DISCLOSURE OF THE INVENTION
[0016] According to one aspect of the present invention, there is
provided a plasma display panel comprising: a back substrate that
has a first metal electrode on a back base substrate, and a front
substrate, arranged opposite to the back substrate, that has a
transparent electrode and a second metal electrode on a front base
substrate, at least one of the first metal electrode and the second
metal electrode being formed by electrophotography.
[0017] According to another aspect of the present invention, there
is provided a back substrate for a plasma display panel comprising
a metal electrode formed by electrophotography.
[0018] According to another aspect of the present invention, there
is provided a front substrate for a plasma display panel comprising
a metal electrode formed by electrophotography.
[0019] In the above plasma display panel, and back and front
substrates, desired fine wires of, for example, a width of about 10
to about 200 .mu.m, preferably about 20 to about 100 .mu.m, and a
thickness of about 0.1 to about 2 .mu.m, can be accurately formed,
since the first and second metal electrodes are printed by
electrophotography. It is therefore possible to achieve the high
precision and narrow pitch required for substrates of plasma
display panels.
[0020] Further, the electrophotographic printing reduces waste of
materials and does not require a large amount of labor. In
addition, printing by electrophotography can be applied in cases
where various kinds but small amount of patterns are required.
[0021] In another aspect, the present invention provides coated
metal particles for electrode formation comprising: metal particles
whose average diameter is 0.1 to 20 .mu.m, and a thermoplastic
resin that coats the metal particles.
[0022] The coating of the metal particle with the thermoplastic
resin makes the coated metal particles insulative, thereby enabling
use of the insulate particles as toner in electrophotography.
[0023] The thermoplastic resin of the coated metal particles for
electrode formation is preferably polyethylene type resin.
[0024] The polyethylene type resin can prevent adhesion in a
developer and "spent" of carriers.
[0025] In the coated metal particles for electrode formation, the
thermoplastic resin is preferably polymerized on the metal particle
surface.

● Complete the following
1/ According to the plasma display patent excerpt, why can the resin-coated metal particles serve as toner in electrophotography? Answer in one to three sentences.
2/ Continue the plasma display patent excerpt from the point where it stops.
The data after this point are not needed.

● Collected data
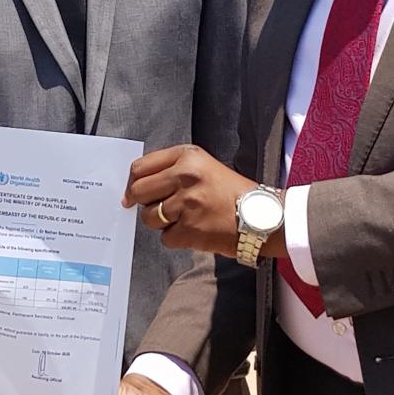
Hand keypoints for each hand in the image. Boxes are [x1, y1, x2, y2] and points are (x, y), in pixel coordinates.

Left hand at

● Answers
1/ Coating the metal particles with the thermoplastic resin makes them insulative. That insulating quality enables their use as toner in electrophotography.

2/
[0026] Polymerization of the resin on the particle surface enables
uniform coating of the particles, and also makes it possible to
change the thickness of the coating layer as desired.
[0027] The coated metal particles for electrode formation
preferably comprise a metal selected from the group consisting of
Sn, Ag, Pb, Bi, Cu, In, Ni, Zn, W, Ta, Mo, Al, Au and Cr, or an
alloy of at least two elements selected from among the above
group.
[0028] These metals and alloys are preferred from the viewpoint of
resistance value, workability and cost. Ag and Cu are particularly
preferable.
BRIEF DESCRIPTION OF THE DRAWINGS
[0029] FIG. 1 is a sectional view of one embodiment of the plasma
display panel according to the present invention.
[0030] FIG. 2 is a diagram showing an electrophotographic device
for the formation of metal electrodes by using the coated metal
particles according to the present invention.
BEST MODE FOR CARRYING OUT THE INVENTION
[0031] The coated metal particles for the formation of electrodes
(hereinafter referred to as "coated metal particles") and the
plasma display panel made using the particles according to the
present invention will now be specifically described.
[0032] The coated metal particles according to the present
invention each contains a metal particle and a thermoplastic resin
coating the surface of the particle (resin coating layer).
[0033] 1. Metal Particles
[0034] (1) Kind
[0035] The metal particles can be made of any conductive material
with no limitation on kind. Materials for the metal particles
include metallic elements selected from the group consisting of Sn,
Ag, Pb, Bi, Cu, In, Ni, Zn, W, Ta, Mo, Al, Au and Cr, and alloys of
at least two elements selected from among the above group.
Preferred metals are Sn, Ag, Pb, Cu, W, Ta and Mo, and more
preferred metals are Ag and Cu.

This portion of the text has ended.